I think I think Miami has a lot of layers of history… There's always been cultures that had to coexist over here, whether it was the Natives or the Spaniards or then the Seminoles or the Caribbeans or the Bahamians – everybody had to always cohabitate with each other. And it just became this melting pot of rich culture. And I think that that's why it's so vibrant. I think that that's where the strength of the city comes from, from the unity and the diversity that this city represents.

My mother was an artist. As I moved around different countries with her, she always had an art studio. So at one point I decided I wanted to be an artist except, you know, I didn't have her skills. She's a very talented artist. She knows how to draw figuratively. Like, she could draw you in a second. But for me, that doesn't come as natural. My talent is creativity. So I just started doing art in the streets… Hanging out with kids when I was really young in France, I would, paint on walls and with spray cans, I would write my name and… It gave me a creative outlet. You know, picking the colors of the letters, learning about style, learning about composition, learning about space. 

For me, voting is a very new thing… The first time I voted, I was able to vote, was in 2018, and it was part of a long road of me becoming American by paper. You know, I've always felt American for a long time, but officially I didn't become American until I got naturalized. And part of the privilege that you have as a citizen is to vote. Voting is your voice, however small it might be, or it might feel that it is, within the big picture. It is important to exercise it because if we don't exercise it, we don't have a voice. Being able to say who you want to be [making] decisions that would affect you is the most important part about living in a democracy. And to me, democracy is the only way that I would want to live. So that is why voting is so important, because voting guarantees that we have a democracy.

Voting guarantees that people are held accountable – the officials, the politicians that run the city, that run the state, that run the country – these politicians have influence in the way you live your life. If you don't hold them accountable by voting, it's like there's no consequences for them. And if there's no consequences, they will do things that they're not supposed to, because that's human nature. Voting systems are put in place to hold politicians accountable. And that's what you're doing when you vote. And it's a privilege to be able to vote… Not every country in this world has that privilege. So it's like anything – you take things for granted because they're there. But the second that they're not there, you realize how important they are. But we don't want them taken away from us for people to realize that. So we've got to remind everybody they got to vote. 
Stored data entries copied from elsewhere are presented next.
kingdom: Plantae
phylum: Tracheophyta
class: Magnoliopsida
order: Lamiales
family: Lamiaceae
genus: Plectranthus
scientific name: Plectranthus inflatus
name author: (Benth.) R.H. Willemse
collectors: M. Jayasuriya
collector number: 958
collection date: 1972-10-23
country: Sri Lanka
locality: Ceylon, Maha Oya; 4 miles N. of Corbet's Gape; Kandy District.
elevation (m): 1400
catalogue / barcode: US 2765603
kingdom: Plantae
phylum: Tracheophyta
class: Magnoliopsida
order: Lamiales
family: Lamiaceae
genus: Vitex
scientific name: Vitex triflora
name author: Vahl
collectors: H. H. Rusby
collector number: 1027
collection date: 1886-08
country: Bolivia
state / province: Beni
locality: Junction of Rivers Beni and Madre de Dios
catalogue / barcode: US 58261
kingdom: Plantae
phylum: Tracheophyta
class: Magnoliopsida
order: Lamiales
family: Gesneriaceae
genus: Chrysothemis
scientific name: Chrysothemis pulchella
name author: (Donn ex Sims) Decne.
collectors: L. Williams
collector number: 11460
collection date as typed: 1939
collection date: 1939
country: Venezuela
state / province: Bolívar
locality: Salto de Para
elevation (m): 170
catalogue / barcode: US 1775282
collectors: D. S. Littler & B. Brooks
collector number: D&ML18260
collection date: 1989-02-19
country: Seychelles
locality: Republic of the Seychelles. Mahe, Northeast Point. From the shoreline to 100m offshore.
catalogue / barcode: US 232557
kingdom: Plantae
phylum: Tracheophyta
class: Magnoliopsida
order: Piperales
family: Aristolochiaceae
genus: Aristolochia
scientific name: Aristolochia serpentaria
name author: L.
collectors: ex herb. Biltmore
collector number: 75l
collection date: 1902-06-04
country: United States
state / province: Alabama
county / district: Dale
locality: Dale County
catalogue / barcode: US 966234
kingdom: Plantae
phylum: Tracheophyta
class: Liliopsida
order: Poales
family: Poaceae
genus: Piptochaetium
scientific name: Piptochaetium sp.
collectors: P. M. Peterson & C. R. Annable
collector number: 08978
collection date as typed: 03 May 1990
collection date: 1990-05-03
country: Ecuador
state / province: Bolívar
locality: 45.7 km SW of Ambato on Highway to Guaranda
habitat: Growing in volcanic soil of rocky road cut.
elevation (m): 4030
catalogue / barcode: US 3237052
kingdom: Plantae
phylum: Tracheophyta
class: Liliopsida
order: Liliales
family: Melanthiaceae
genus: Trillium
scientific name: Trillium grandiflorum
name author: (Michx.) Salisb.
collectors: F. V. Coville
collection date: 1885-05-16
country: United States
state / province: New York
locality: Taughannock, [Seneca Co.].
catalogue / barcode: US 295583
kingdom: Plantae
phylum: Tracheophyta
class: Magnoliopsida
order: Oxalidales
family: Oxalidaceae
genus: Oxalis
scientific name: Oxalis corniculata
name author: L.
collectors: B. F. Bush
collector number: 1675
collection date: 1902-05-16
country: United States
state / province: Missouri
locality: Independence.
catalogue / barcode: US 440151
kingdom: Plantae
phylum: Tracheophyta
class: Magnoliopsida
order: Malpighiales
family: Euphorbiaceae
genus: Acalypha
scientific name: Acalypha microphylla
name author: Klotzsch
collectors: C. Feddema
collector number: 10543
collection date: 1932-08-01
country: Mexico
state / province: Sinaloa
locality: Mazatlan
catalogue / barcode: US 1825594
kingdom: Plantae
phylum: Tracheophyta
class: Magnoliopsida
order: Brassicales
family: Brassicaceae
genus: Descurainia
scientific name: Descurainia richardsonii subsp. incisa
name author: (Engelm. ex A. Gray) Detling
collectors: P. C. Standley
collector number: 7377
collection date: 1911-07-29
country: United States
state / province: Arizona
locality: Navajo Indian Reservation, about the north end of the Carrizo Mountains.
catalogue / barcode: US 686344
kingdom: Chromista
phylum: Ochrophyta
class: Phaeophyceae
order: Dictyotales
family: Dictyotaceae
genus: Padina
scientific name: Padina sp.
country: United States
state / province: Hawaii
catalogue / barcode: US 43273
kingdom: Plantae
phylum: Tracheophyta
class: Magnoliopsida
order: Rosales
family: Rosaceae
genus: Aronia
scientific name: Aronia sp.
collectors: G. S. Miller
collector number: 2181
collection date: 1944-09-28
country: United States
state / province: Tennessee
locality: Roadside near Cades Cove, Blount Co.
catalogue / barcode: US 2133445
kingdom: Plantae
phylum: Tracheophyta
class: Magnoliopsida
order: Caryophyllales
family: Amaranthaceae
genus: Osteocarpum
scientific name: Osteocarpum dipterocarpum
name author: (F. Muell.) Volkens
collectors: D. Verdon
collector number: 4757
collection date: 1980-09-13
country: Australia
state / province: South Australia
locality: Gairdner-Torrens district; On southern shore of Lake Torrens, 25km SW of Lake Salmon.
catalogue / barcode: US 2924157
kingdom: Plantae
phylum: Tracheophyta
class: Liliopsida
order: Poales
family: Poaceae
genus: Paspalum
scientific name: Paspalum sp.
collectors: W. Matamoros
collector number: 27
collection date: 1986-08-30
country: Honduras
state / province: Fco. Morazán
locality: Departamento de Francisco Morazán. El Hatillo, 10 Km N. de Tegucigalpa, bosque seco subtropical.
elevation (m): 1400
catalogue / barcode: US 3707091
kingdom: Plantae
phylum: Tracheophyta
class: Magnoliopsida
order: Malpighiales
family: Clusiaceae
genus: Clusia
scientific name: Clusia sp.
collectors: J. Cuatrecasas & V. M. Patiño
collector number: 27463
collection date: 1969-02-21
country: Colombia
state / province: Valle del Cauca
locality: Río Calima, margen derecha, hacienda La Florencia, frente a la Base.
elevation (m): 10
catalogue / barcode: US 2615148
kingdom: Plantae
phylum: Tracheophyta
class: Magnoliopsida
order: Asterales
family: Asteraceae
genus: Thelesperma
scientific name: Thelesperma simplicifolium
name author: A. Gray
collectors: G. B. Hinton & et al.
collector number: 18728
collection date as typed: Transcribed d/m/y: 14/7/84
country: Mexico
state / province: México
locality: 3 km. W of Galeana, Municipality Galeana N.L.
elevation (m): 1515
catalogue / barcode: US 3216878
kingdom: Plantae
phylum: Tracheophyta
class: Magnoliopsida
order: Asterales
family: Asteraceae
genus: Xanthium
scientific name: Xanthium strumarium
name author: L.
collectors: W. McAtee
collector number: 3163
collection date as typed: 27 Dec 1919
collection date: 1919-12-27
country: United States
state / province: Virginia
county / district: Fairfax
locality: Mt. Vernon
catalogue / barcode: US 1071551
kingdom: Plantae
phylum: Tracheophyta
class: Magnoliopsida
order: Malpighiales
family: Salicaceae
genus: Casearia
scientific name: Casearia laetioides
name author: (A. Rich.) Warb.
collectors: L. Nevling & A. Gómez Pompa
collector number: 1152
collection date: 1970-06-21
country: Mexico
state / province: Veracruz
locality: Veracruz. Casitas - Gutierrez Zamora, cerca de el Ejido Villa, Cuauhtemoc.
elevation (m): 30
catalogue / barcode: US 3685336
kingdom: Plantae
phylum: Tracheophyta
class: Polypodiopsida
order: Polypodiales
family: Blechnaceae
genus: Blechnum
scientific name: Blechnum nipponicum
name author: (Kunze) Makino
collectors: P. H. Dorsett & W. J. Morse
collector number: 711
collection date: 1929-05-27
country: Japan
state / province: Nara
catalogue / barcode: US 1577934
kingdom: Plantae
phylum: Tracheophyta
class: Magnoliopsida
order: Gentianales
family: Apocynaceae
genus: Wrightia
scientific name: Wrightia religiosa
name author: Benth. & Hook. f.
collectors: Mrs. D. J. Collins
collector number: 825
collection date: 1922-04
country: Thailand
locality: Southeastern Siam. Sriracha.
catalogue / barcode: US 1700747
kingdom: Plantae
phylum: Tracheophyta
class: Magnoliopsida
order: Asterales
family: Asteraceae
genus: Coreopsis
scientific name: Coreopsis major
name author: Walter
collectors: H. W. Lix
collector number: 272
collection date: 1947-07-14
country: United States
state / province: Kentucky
I sometimes I call United States the bubble. When you're born in the bubble and you never get out of the bubble, you don't realize how beautiful the bubble is and how people outside the bubble look at it. There's some people that look at it negatively, but most of the world looks at the United States as the shining example of what a country should be. And to me, in my experience, it is that. It is the shining example where if you work hard and you're honest, you could achieve whatever you want. And that's what's beautiful about this place. It doesn't matter who you are or where you're from or what you look like, you can make it here and anybody can make it here if you work hard enough for it. And I think that maybe not everything about that is being [put] in jeopardy in this voting season. But a lot of it is – a lot of things about United States that we take for granted are in the voting ballots or are [on] the line in this voting season. So that's why I think it's important to vote to keep United States being the shining light that it's always been and it should always be. But that doesn't stay like that automatically. You've got to vote for that to happen. 

Social justice is very important. I think that that's been in the foreground in my mind. I think that the environment and what we're doing to this planet is one of the most important things for me personally, because I'm in the water all the time. So for me, I see what's happening in the water, how dystopian the corals are, how little fish there is out there… in Biscayne Bay, which just had a lot of fish die. And it has to do with pollution and human activity and we're all part of it – I'm part of it. So I think that we've got to organize as a population to make changes… I think that the way that immigrants are treated in this country at the moment – it's not right. It's not the tradition of this country. This country was made by immigrants for immigrants. And I think that it has to go back to what it's always been. The only people that are not immigrants in this country are Native Americans. And I think that, you know, everyone else is here as an immigrant – first generation, second generation, third generation, fourth generation, whatever generation it is. But we're all immigrants and we all are equal. So that's the way we should all be treated. Whether you're a first generation immigrant or you're a fourth generation immigrant. And I think that the president of this country should share those thoughts. But that's just my opinion. And I'm going to voice my opinion by voting.